大剣のエーテル

こくり、と頷くと、フォーゼルは私の様子を伺いながら質問を続ける。


「あんたは人口が少ない国外れの町出身で、生まれたばかりの頃、一派に魔力を奪われた…そうだろ?」


無言で頷くと、フォーゼルは「やっぱり、そうか…」と小さく呟いた。

そして、すっ、と、私の目の前に手を差し出す。

その人差し指に光るのは、小さな魔法石がついた指輪。

キラキラと魔力で光っている。

その時、フォーゼルが私に向かって口を開いた。


「…もう、あんたも気づいていると思うが、この指輪に宿っているのはあんたの魔力だ。

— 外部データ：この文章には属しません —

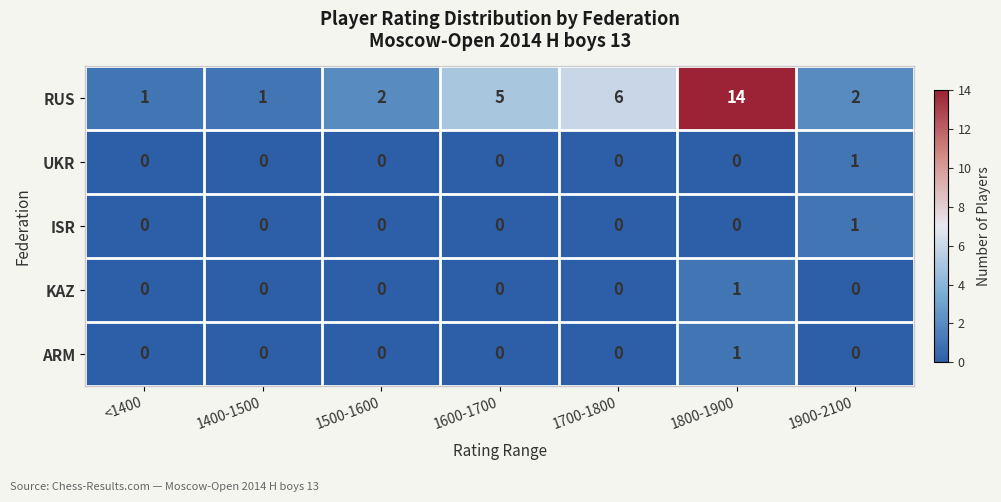

Is the value of KAZ at 1600-1700 greater than the value of UKR at 1900-2100?

No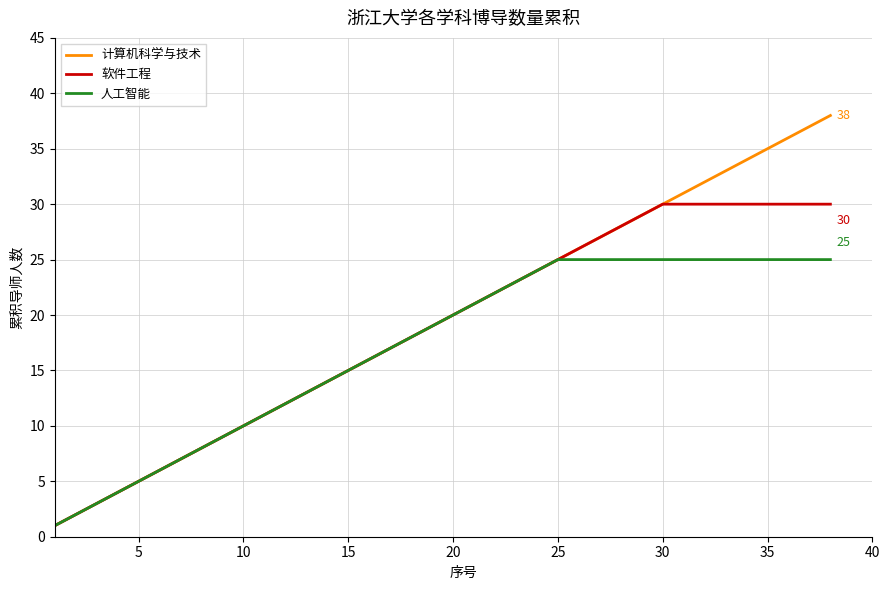

What is the maximum value shown in the chart?

38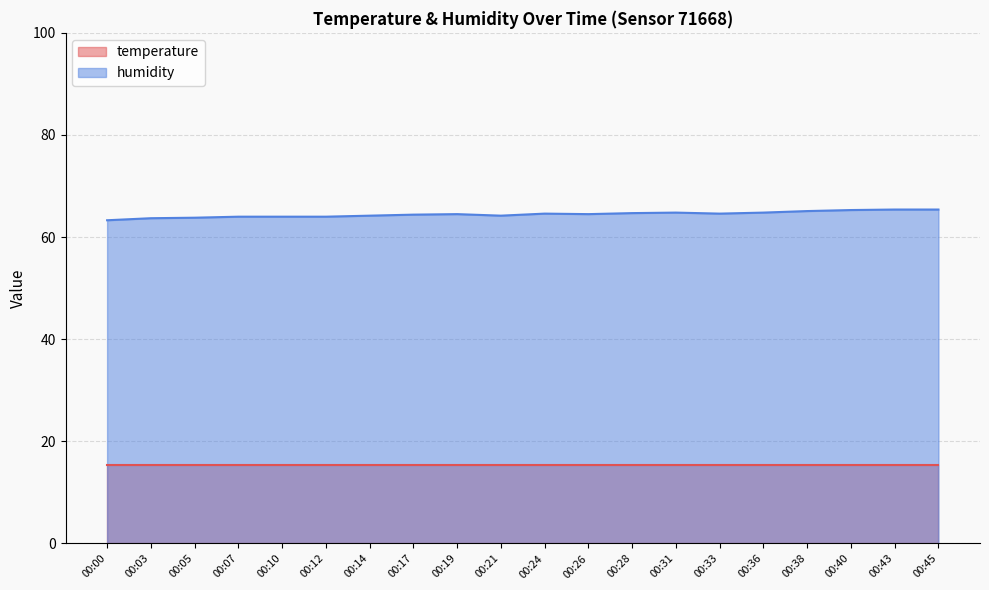

True or false: the data has more than 2 interior local peaks.

True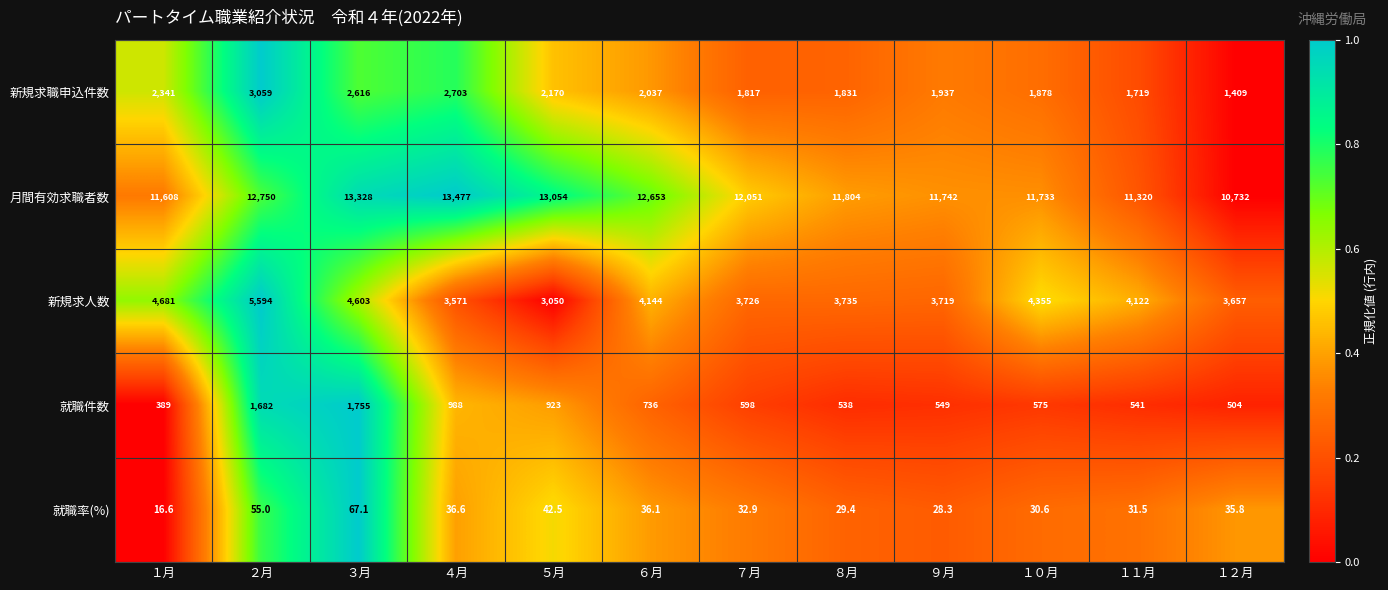

At how many categories does at least one series exceed 10172?

12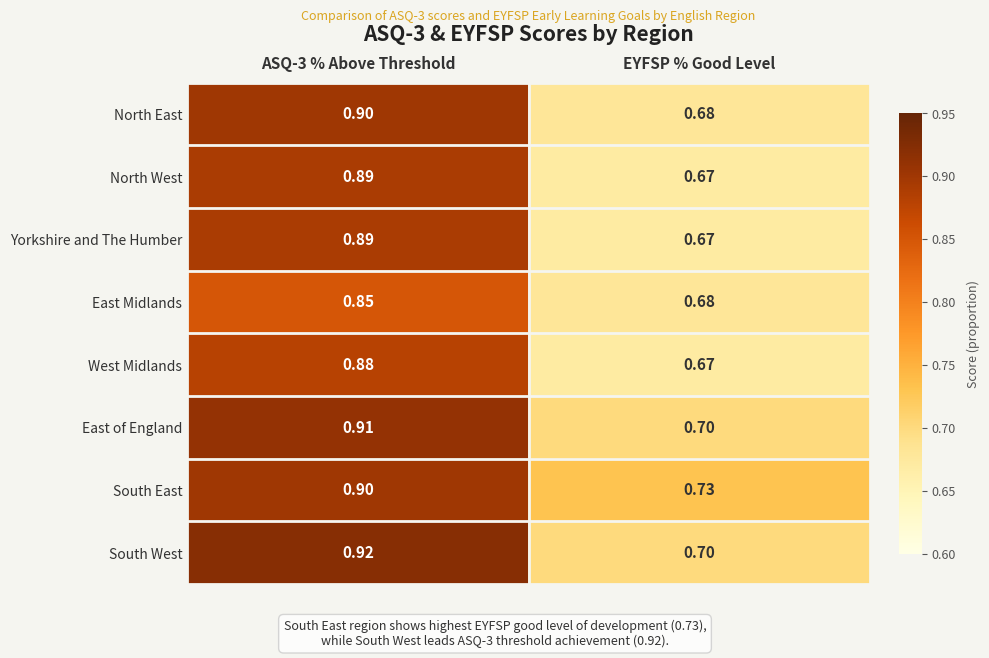

Where is South West nearest to the value 0?

EYFSP % Good Level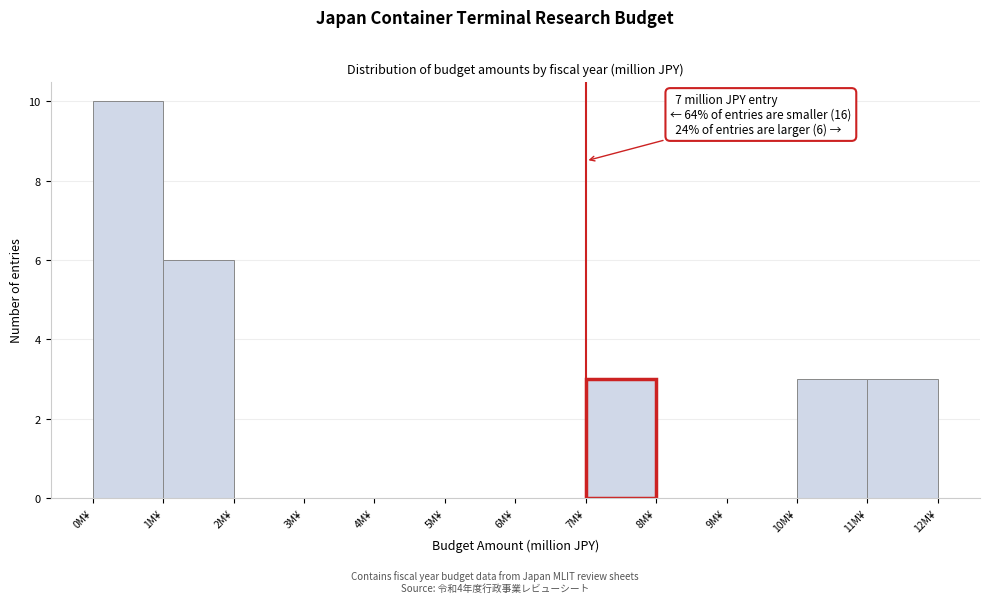

Over which range of the x-axis is the bar tallest?

0 to 1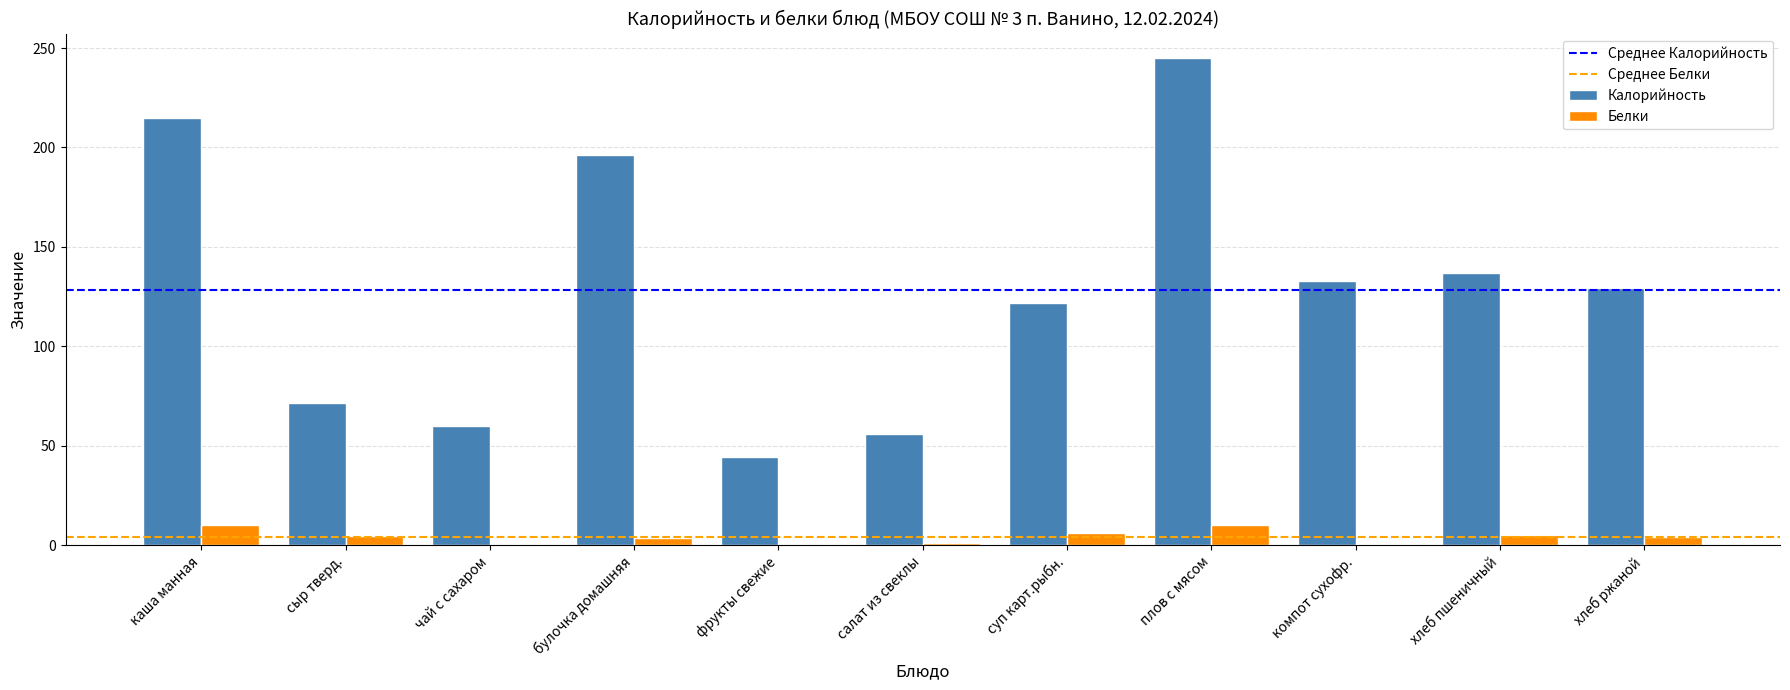

How many groups of bars are there?

11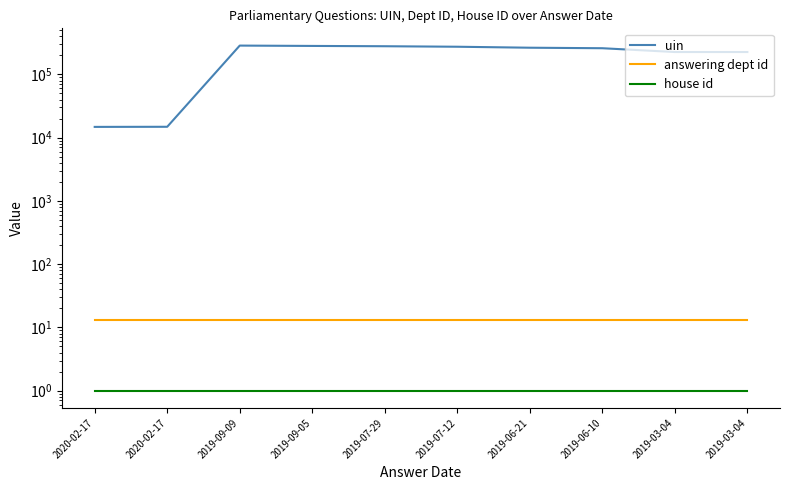

Between 2020-02-17 and 2019-09-05, which series saw the biggest shift?

uin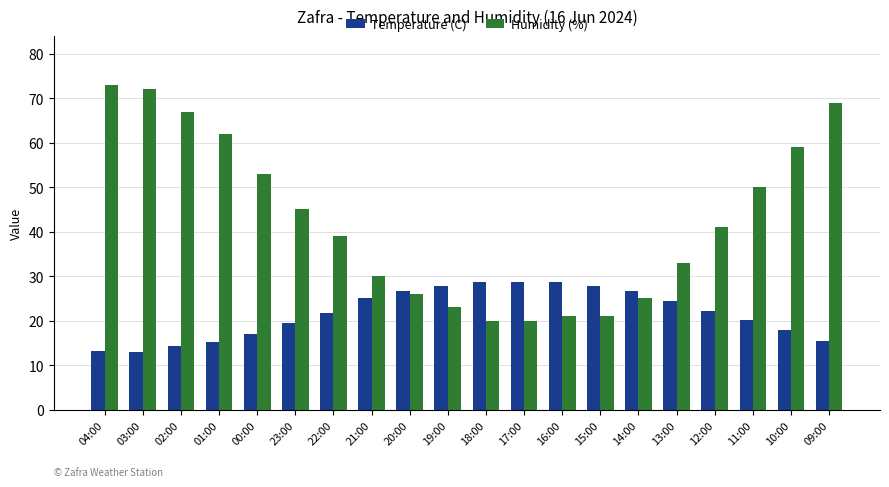

At how many categories does at least one series exceed 49?

8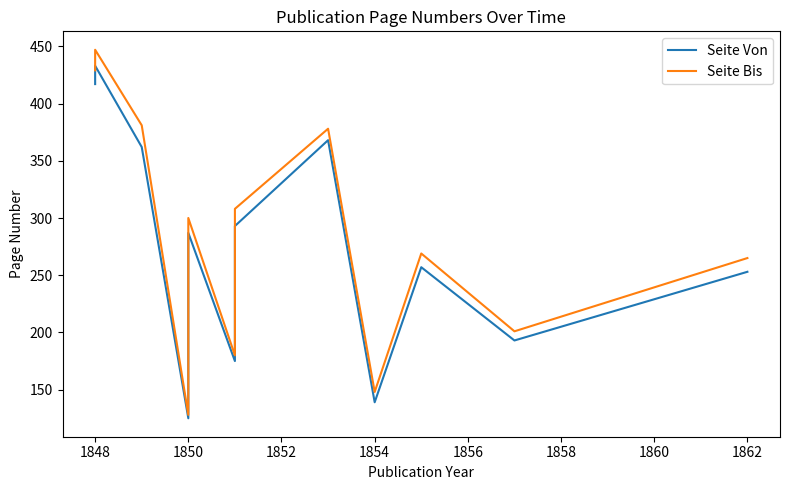

What is the minimum value shown in the chart?

125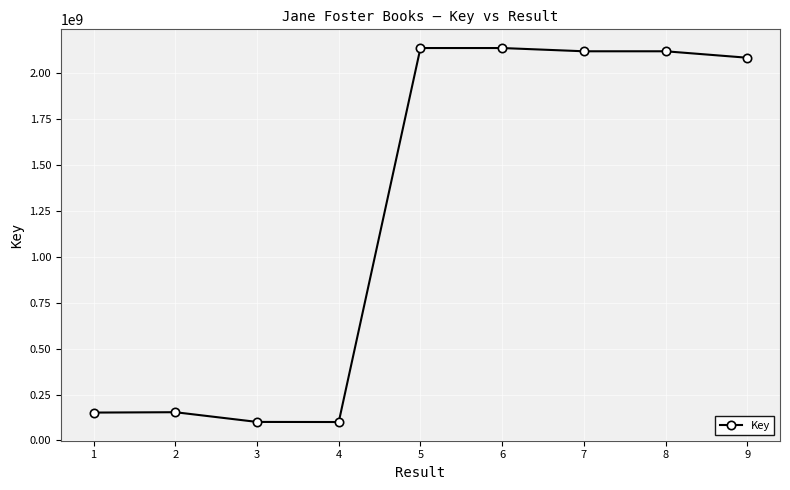

What is the smallest value displayed?

100336775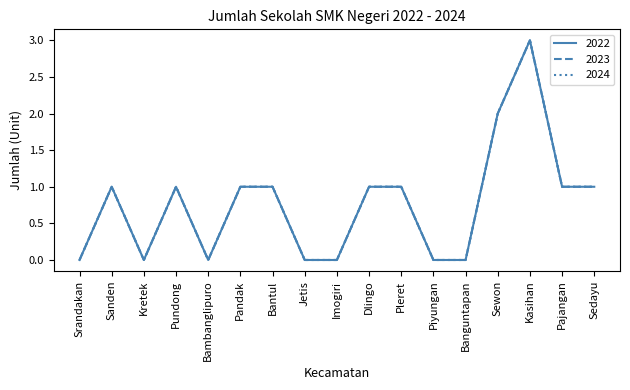

How many interior local valleys does the 2023 series have?

2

」


(!)


核心をつく言葉に、心が揺れる。

ずっと、ずっと欲しかった自分自身の魔力。

それが、目の前にある。


「ノアさん。」


「!」


名前を呼ばれ、目を見開いて彼を見る。

フードの奥から覗く瑠璃色の瞳が、まっすぐ私をとらえていた。


「悪かった。…なんて言葉じゃ足りないくらい、済まなく思ってる。あんたの魔力を奪い、人生を狂わせてしまったこと、ずっと、あんたに謝りたかった。」


「…!」


“俺は、ずっとあんたを探してたんだ”


教会でのフォーゼルの言葉が蘇る。

きっと、彼は本心からそう言っている。

私にこの言葉を伝えるために、ずっと探していてくれたんだ。